Workplace culture isn’t the main thing people look for when joining a company, but it’s certainly one of the reasons people stay, or in some cases, leave.

As an organization scales, we often hear leadership teams emphasizing the importance of maintaining that “start-up” feeling of innovation and experimentation. You know, that magic sauce that got us where we are today! The gritty ideas that push boundaries and spur innovation, the start-up culture.

So how does one maintain the same start-up feel with all its quirks and benefits when you move from a team of 30 people in a company to over 700? In my experience, it’s all about empowered teams.

Marty Cagan coined the phrase “empowered teams” in his book, Inspired, and later wrote a book by the same name. Empowered teams have the freedom to grow, experiment, and try new things, but they are also accountable for the work they do. From my experience working at a scaling start-up, empowered teams are essential to helping you grow and maintain your culture.

2. Make people feel seen and heard

What I valued most about working in a small company was the camaraderie and transparency.

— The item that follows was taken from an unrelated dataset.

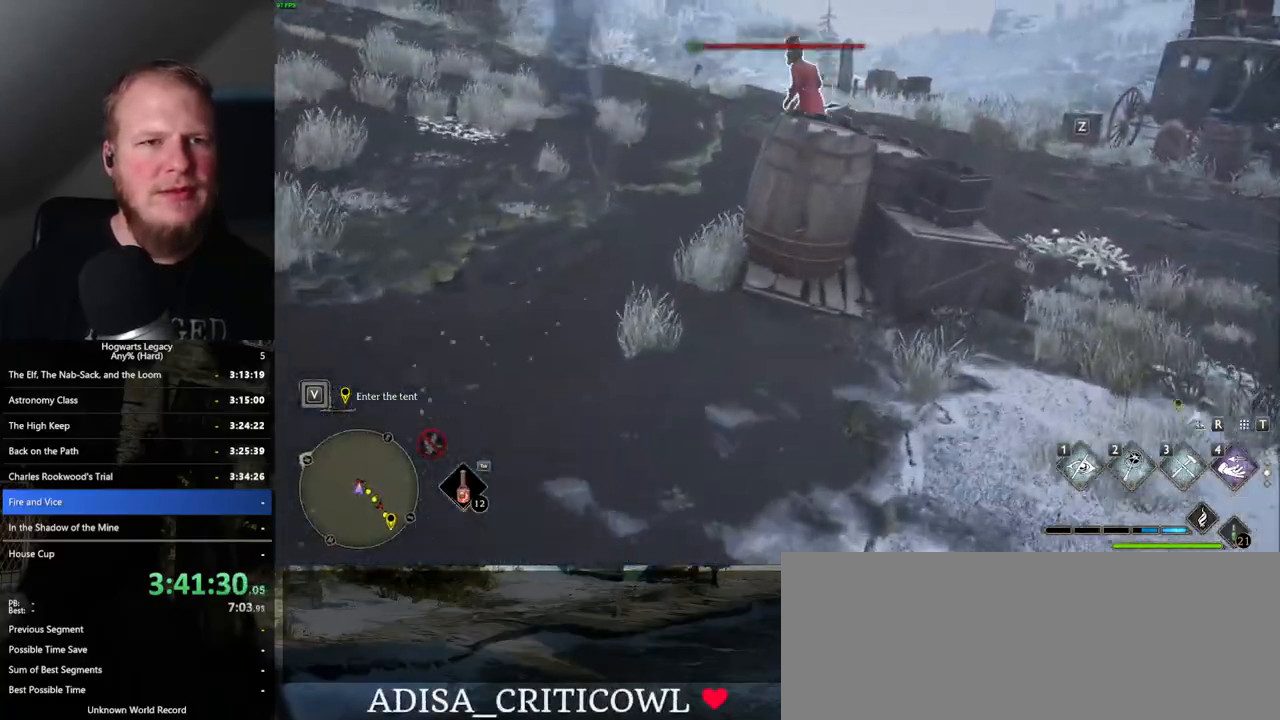
{"keys": ["w"], "mouse": [], "events": []}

People want to feel heard and that their voice matters. When I ask people why they’re interested in a start-up and not a corporate gig, most of them tell me the same thing: “I don’t want to be just another number”; “I like my team; it’s nice working with people that actually care about my well-being or how my family is doing”; “l just moved to this city or country, I meet most of my friends at x job, we’re like-minded and enjoy hanging out”.

If you’re like me, all these stories are great! They are relatable and make you feel warm and fuzzy inside. But we need to be realistic. When you scale, things change, and that’s okay. You can still build a strong culture in the hubs and departments across your organization.

3. Hire the right people

As your business grows, you start to know fewer people. The hellos by name, or “How are the kids?” turn into polite good mornings. You’re more likely to meet someone new at the water cooler than someone you know. Scary, right?

What happened to the company you joined?! Same snacks, different people?! Companies grow, and new people come. But that doesn’t mean the type of people who are hired drastically changes. In fact, I’ve found quite the opposite. You have more people, from more backgrounds, with more interesting knowledge. The conversation changes, and your world gets bigger.

Who you hire is what matters, simple as that. Hire people that embody the values that got you where you are today. Be flexible; we don’t want cookie-cutter organizations. Things change, and so will the people. What matters is that the values stay the same.

4. Prioritize diversity

Diversity comes in all forms. The most innovative team I’ve worked with included people from all walks of life, with different experiences and thoughts to help you build the world in a new way. Don’t just give people a seat at the table, even if that table is a stand-up. Give them a voice too.

5. Down with bureaucracy

Get your team involved in day-to-day decisions and break down bureaucratic barriers. You’ll be surprised how much people care about the impact they make. Creativity shines, but only when you give it a chance. Don’t create an environment where free-thinking is discouraged or crushed by the weight of processes.

6. Nurture your edge

Many of us in the tech industry are in the line of solving problems. And you can’t solve what you don’t know exists. So, share with your team. Pull ideas out of what’s happening in the market. What real-world problems have you solved?

7. Share the wins and losses

Share the wins, losses, and everything in between. We like to motivate, but we live in the real world. It’s not always sunshine and rainbows. Sometimes it rains. And sometimes it pours. Learning to see opportunities in your failures instead of moping about them keeps you creative.

Embracing change

Some of the best ideas come from the most challenging situations. I’ve found that the ideas we have come up with under pressure become the seeds of innovation. As the age-old saying goes, “A comfort zone is a beautiful place, but nothing new ever grows there.”